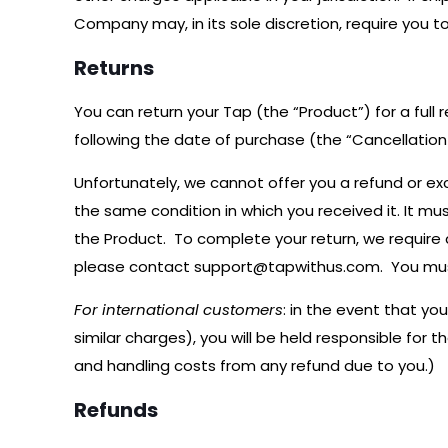
Company may, in its sole discretion, require you t
Returns
You can return your Tap (the “Product”) for a full 
following the date of purchase (the “Cancellation 
Unfortunately, we cannot offer you a refund or ex
the same condition in which you received it. It mu
the Product. To complete your return, we require
please contact
support@tapwithus.com
. You mu
For international customers
: in the event that y
similar charges), you will be held responsible for 
and handling costs from any refund due to you.)
Refunds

» **What to produce**
Copy out every line in the records where the word "Product" is found.

» **Answer section**
You can return your Tap (the “Product”) for a full 
the Product. To complete your return, we require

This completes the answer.